Gymshark reported that ankle socks are “the biggest millennial giveaway,” but also claimed that 41% of Gen-Z adults favor them. The New York Times encouraged bright, experimental and eye-catching socks in September. It says your socks are supposed to be not just visible but compelling. A Reddit user on r/femalefashionadvice asked how to wear socks now that ankle cut is out, and another user commented about the ridicule they encountered in the ’90s for their socks being visible in any way. The Gymshark article contradictorily claimed that the current long-sock fashion trends are a resurgence of ’90s streetwear. All of these discussions urge you to scrunch your crew socks or wear quarter socks with lace or frills or something interesting. Patterns are back too, with cute flowers or aesthetic images and shapes. If you’re having trouble picturing it, this blog post from November has an extensive gallery of how your socks are supposed to look.

It might seem silly to care so much about socks, but at the same time, my outdated sock-wearing tendencies during childhood led to teasing that contributed to years of self-consciousness about not just my socks, but every part of my appearance. And now, my beloved, simple, there-but-quiet and work-with-any-outfit ankle socks are officially outdated.

Boo-hoo.

People often laugh at adults for their fashion faux pas, and as a teenager, I did too. But as I read article upon article about the particulars of how I’m supposed to wear a sock, I could feel the bitter spirit of a 40-year-old dad in socks and sandals slowly possessing me. The more I read, the more set I became in this simple opinion: you can pry my white ankle socks out of my cold dead hands.

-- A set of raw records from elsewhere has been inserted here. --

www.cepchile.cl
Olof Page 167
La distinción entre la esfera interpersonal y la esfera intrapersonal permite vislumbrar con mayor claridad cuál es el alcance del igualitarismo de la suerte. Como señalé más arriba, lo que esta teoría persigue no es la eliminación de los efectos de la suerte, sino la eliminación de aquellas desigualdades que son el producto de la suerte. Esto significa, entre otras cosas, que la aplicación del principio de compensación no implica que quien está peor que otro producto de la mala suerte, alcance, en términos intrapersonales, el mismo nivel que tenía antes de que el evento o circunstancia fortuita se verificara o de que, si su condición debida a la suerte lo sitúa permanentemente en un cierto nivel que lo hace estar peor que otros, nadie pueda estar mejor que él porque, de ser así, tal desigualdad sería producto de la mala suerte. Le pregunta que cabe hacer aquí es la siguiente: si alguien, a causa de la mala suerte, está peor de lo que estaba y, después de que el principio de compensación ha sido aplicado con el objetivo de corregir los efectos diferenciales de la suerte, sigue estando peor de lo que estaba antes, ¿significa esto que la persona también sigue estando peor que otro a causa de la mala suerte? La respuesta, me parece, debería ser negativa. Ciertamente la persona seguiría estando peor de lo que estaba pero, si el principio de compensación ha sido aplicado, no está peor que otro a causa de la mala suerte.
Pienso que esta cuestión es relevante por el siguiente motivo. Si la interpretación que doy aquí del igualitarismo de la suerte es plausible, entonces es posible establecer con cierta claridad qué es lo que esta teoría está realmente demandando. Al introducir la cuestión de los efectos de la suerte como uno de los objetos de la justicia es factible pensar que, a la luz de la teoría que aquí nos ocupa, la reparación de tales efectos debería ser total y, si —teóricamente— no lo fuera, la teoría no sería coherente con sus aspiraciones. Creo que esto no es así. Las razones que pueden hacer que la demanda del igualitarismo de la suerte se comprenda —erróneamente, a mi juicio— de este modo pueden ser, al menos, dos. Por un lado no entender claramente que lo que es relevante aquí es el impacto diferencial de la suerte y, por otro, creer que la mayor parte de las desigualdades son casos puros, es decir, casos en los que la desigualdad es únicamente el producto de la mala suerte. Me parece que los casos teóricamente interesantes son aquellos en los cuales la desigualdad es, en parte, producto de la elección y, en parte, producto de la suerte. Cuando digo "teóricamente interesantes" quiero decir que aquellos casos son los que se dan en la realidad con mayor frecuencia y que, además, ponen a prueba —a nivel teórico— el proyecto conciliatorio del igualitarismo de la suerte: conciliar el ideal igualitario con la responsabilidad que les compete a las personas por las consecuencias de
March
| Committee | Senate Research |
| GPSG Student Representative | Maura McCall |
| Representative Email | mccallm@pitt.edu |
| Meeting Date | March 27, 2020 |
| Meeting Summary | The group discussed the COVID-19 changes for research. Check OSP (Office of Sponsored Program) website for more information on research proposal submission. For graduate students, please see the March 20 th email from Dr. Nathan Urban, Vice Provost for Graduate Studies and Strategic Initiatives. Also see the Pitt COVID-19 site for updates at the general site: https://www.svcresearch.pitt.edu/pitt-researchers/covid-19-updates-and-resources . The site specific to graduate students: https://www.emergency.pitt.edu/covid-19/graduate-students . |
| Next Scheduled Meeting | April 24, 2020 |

I love my socks. I love the way they make me feel and the way they make me look. After years of insecurity over the simple fabric sleeve that separates the skin of my foot from the inside of my shoe, I found comfort in the safety of the pack of ankle socks I picked up off of a shelf in the Target on State Street. They weren’t too loud, too silly or too different. They made me feel like I had finally found my way into the life I wanted, a life led by someone who knows what socks they are supposed to be wearing.

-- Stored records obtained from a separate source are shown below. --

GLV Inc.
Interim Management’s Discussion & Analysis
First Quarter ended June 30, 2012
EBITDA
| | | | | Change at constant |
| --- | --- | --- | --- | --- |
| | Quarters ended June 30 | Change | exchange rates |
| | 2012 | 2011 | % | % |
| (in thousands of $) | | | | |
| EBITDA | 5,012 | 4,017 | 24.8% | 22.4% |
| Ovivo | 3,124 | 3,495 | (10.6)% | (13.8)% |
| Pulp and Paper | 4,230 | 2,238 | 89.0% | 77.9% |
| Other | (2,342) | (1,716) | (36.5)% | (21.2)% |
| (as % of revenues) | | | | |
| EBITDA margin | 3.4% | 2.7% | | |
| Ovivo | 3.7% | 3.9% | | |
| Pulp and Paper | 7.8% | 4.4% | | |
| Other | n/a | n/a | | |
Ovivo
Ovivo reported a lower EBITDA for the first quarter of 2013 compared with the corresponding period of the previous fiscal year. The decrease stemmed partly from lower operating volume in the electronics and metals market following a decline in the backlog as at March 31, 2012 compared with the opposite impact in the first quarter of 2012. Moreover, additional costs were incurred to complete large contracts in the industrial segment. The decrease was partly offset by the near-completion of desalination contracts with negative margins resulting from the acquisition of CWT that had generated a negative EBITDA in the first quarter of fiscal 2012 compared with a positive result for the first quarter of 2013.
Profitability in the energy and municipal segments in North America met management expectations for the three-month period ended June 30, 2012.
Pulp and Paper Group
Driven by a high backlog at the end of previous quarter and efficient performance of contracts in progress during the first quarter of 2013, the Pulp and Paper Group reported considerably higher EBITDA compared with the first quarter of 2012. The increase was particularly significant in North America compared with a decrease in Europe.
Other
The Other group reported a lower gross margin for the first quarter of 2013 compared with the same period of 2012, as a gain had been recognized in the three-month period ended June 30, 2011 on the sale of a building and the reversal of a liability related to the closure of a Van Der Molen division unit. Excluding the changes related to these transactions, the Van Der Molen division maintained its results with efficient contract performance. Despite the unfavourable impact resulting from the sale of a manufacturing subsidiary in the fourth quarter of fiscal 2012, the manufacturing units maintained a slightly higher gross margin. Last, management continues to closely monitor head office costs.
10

The most interesting thing is that finally feeling as though I fit in gave me the courage to stand out. Becoming confident in my own skin, or rather my own socks, made me stop caring what others thought. Now I throw on whatever socks I want; if it’s a funny sock day, so be it. If it’s a white ankle sock day, like most days, that’s good too. Whatever socks I’m wearing, I don’t care anymore what anyone else thinks of them.

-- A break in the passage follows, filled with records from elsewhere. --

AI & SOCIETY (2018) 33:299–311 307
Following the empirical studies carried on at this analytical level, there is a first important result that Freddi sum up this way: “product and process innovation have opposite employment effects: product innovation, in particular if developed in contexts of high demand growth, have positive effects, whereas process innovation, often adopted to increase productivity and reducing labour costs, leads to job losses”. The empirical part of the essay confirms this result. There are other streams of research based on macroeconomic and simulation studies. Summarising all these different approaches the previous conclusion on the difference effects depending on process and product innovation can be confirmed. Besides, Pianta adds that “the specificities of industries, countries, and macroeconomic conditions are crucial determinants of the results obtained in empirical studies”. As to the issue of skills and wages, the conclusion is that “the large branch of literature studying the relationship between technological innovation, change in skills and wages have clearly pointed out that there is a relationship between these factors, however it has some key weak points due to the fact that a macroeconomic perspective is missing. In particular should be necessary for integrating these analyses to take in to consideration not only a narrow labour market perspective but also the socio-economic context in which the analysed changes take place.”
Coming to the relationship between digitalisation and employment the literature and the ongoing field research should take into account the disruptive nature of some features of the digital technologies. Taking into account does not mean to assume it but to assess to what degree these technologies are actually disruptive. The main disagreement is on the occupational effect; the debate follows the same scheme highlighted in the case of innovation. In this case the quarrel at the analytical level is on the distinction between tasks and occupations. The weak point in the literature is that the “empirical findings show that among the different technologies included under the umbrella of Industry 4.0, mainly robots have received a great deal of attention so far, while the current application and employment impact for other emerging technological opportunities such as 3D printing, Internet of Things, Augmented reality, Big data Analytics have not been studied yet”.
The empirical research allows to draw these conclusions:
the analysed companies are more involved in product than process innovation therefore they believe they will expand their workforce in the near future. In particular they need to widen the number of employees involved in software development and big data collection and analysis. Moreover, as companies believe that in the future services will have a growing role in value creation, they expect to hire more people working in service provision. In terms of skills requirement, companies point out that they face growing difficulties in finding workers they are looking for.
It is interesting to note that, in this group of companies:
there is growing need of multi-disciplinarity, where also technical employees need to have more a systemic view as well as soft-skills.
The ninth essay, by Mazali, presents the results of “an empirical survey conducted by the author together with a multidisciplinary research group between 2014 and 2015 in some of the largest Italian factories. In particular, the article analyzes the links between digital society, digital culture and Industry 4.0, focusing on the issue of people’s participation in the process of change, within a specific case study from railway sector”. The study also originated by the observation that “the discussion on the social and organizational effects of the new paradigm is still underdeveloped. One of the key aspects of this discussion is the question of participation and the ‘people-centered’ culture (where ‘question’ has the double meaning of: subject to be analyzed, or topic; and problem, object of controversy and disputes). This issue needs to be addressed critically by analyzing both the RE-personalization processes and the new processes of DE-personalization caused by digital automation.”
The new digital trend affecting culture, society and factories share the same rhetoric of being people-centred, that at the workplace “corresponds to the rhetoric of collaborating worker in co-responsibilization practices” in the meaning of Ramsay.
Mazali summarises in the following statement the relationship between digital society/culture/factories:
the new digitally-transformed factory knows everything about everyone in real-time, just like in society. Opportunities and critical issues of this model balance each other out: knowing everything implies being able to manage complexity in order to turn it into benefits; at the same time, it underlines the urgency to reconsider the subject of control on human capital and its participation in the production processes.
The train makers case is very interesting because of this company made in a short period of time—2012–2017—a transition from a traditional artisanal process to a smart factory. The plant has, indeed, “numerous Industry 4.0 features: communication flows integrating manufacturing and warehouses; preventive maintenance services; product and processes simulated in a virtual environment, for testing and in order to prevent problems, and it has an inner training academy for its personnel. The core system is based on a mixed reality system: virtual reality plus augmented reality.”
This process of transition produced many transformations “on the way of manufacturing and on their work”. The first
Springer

This isn’t just a scoff at the ridiculousness of fast fashion or trends. This is me standing firm with something that has become part of who I am; I don’t want to change them. Every morning, I slip on my short white socks, and I feel confident. I’m refusing to live in a constant cycle of questioning my sock choices, wondering why I was the only one wearing socks that were so loud with color, wondering if I was being secretly judged for them, wondering why everything about me never seemed to fit in, all the way down to my ankles. I’ve had enough.

This isn’t to say that I hate trendy quarter socks with their soft colors and cutesy designs or find them ugly or stupid. I honestly love them, and I think they’re really cute, fun and fashionable. But so are my socks. Do not try to tell me otherwise.